**Your tasks**:
**a.** Please echo the Science, In Context article word for word, starting with "Last year, a" and going on through "a building block.".
**b.** According to the Science, In Context article, Houang's team produced the kombucha project as part of which competition?

**Supplied passage**:
↓

Science, In Context

David Morgan teaches his Lang Interdisciplinary Science class Space, Time, and Einstein. Photo by Jacob Pritchard.

David Morgan teaches his Lang Interdisciplinary Science class Space, Time, and Einstein. Photo by Jacob Pritchard.

Last year, a student at Eugene Lang The New School for Liberal Arts turned kombucha into Legos. Lang Interdisciplinary Science (IS) student Steven Houang worked with Brooklyn synthetic technology lab Genspace and a team of other undergrads from around the city to trick the bacteria in kombucha – a kind of fermented juice equally popular with yoga moms and young people in Williamsburg – to secrete a form of cellulose that can be used as a building block.

“You can think of them like Lego parts that perform a function,” said Houang, whose team had produced the project as part of the International Genetic Engineering Machine competition. “We submitted a couple of these bio-bricks. It went pretty well, you know?”

Solving problems in unexpected ways and contextualizing the work of science is exactly what attracted Houang to Lang’s IS program. “It’s not a typical science program,” Houang explains, “because it doesn’t just teach you the basic content like you’ll get like in a typical university. You also get a lot of contextual and societal implications that other programs don’t necessarily teach.”

Take the study of DNA, for example. At most other science programs, you learn the ins and outs of the science, and it stops there. Lang goes further. “DNA regulation or gene expression can be interesting in itself,” Houang is quick to say, “but we also put it into context with diseases influenced by DNA, and different policies that might be affected by our knowledge of DNA ­– Eugenics and all of that ­– and that’s the thing that the people that I graduated high school with didn’t really get in their classes. But we really delved into kind of murkier issues like social policy and things like that.”

It’s additions like these, that situate the work of scientists in a broader social context, that makes Lang’s IS program so unique and valuable. “You just get a better sense of what the practice of science is and what it can do,” said Houang. “If I had gone to University of California, it would have been more technical training.”

Lang’s class sizes, recognized again this year by US News and World Report as some of the smallest in the country, also help make Lang’s IS program stand out. ”You get a lot of time devoted to talking about a lot of ideas,” said Houang. “I didn’t think I’d be a science major, but the way that we teach it here makes it so much more relatable and meaningful to me. I probably wouldn’t have gotten that anywhere else.”

↑

**Dataset excerpts**:
↓

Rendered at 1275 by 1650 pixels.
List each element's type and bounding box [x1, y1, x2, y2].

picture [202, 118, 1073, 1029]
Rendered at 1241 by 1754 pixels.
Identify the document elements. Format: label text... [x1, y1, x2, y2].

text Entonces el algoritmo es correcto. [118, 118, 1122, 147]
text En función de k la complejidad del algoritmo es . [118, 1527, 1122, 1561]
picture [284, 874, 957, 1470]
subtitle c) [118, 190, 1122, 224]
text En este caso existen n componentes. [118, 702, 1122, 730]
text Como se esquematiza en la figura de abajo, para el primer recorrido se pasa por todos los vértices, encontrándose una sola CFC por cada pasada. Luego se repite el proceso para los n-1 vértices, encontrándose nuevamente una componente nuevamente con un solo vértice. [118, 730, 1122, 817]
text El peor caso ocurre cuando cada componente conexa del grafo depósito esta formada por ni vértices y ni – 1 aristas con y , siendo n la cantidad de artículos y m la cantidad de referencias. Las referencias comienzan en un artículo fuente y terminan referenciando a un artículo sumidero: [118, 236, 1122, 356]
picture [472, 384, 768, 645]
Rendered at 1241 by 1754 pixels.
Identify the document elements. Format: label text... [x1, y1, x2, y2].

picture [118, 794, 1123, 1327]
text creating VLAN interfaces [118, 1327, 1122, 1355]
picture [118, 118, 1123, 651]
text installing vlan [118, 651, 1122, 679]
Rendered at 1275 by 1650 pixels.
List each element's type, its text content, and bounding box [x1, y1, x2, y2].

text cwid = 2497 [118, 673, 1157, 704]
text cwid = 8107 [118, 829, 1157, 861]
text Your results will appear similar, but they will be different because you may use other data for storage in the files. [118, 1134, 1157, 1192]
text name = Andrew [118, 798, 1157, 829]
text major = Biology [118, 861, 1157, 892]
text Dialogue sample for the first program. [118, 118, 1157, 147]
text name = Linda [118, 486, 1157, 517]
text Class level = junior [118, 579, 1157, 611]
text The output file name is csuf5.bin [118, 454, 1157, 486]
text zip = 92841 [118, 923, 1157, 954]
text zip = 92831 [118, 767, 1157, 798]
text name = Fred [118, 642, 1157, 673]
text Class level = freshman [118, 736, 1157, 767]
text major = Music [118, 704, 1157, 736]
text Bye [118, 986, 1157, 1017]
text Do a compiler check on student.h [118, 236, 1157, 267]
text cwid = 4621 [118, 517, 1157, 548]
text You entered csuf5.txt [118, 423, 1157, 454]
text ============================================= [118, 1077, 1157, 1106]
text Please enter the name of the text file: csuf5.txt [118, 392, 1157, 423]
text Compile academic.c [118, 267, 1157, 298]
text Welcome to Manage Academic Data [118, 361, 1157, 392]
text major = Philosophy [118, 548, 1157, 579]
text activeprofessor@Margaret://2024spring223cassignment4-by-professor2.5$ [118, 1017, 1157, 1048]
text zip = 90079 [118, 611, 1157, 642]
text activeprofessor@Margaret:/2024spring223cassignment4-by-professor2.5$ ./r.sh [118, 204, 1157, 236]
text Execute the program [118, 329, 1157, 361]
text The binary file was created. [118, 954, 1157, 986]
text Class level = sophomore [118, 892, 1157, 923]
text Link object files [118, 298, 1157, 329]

↑

**Answer set**:
**a.**
Last year, a student at Eugene Lang The New School for Liberal Arts turned kombucha into Legos. Lang Interdisciplinary Science (IS) student Steven Houang worked with Brooklyn synthetic technology lab Genspace and a team of other undergrads from around the city to trick the bacteria in kombucha – a kind of fermented juice equally popular with yoga moms and young people in Williamsburg – to secrete a form of cellulose that can be used as a building block.

**b.** The International Genetic Engineering Machine competition.